Der Auffassung des Klägers, auf die Pflicht zur Auslage des Parkausweises müsse durch das Verkehrszeichen oder das Zusatzschild ausdrücklich hingewiesen werden, vermag der Senat nicht zu folgen. Dem Zusatzschild 857 (Rollstuhlfahrersymbol) ist mit hinreichender Klarheit zu entnehmen, daß an einem so gekennzeichneten Parkplatz das Parken ausdrücklich denjenigen Personen gestattet ist, die zu dem vom Gesetzgeber begünstigten Personenkreis der Schwerbehinderten mit außergewöhnlicher Gehbehinderung und Blinden gehören (ebenso BayObLG, Beschl. v. 24.10.1984, aaO). Daß zur Benutzung eines solchen Sonderparkplatzes der Schwerbehinderte nur berechtigt ist, wenn sein Parkausweis gut lesbar ausgelegt ist, ergibt sich unmittelbar aus der Straßenverkehrsordnung (§ 42 Abs. 4 S. 1 Nr. 2 S. 2 StVO). Das genügt.

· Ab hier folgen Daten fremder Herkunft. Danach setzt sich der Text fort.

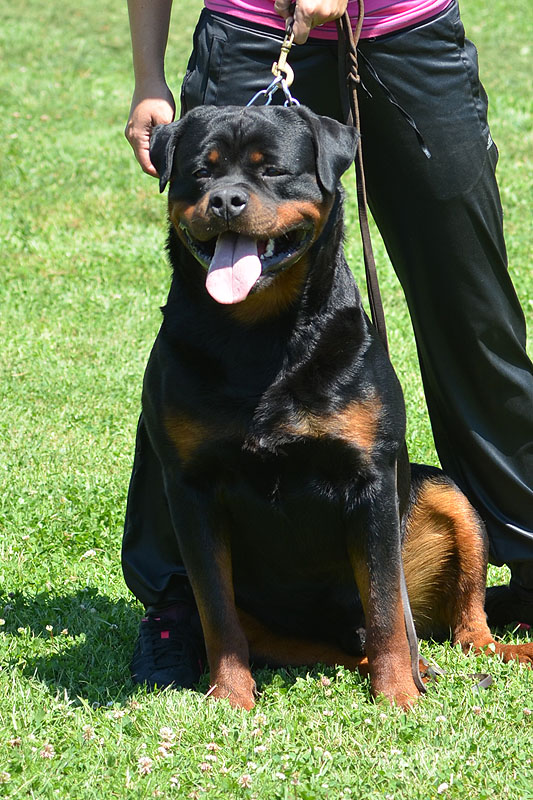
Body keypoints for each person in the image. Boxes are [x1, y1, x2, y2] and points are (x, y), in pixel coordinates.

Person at [123, 0, 533, 690]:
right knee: (197, 342)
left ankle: (524, 571)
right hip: (248, 26)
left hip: (405, 27)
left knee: (473, 314)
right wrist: (146, 75)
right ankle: (175, 608)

Die Bedeutung der Regelung aufgrund des Verkehrszeichens (Parkplatz) und des Zusatzschildes (Rollstuhlfahrersymbol) zu erkennen, ist dem betroffenen Fahrzeugführer anhand der Straßenverkehrsordnung ohne weiteres möglich. Als Fahrzeugführer muß er ausreichende Kenntnisse über die maßgebenden gesetzlichen Vorschriften besitzen (vgl. § 11 Abs. 3 Nr. 1 StVZO). Zu diesen gehören auch die Verkehrszeichen einschließlich der zugelassenen Zusatzschilder. Außerdem ist in der amtlichen Ausnahmegenehmigung zur Bewilligung von Parkerleichterungen für Schwerbehinderte mit außergewöhnlicher Gehbehinderung (§ 46 Abs. 1 S. 1 Nr. 11 StVO) ausdrücklich darauf hingewiesen, daß der Parkausweis während des Parkens sichtbar auszulegen ist (s. das Muster der Ausnahmebewilligung, abgedr. in VBl. 1991, S. 502). Folglich darf der Schwerbehinderte nicht darauf vertrauen, zum Parken auf einem Sonderparkplatz allein deswegen berechtigt zu sein, weil er schwerbehindert ist. Vielmehr muß er wissen, daß er ein Parksonderrecht für Schwerbehinderte nur in Anspruch nehmen darf, wenn sein Parkausweis "gut lesbar ausgelegt" ist.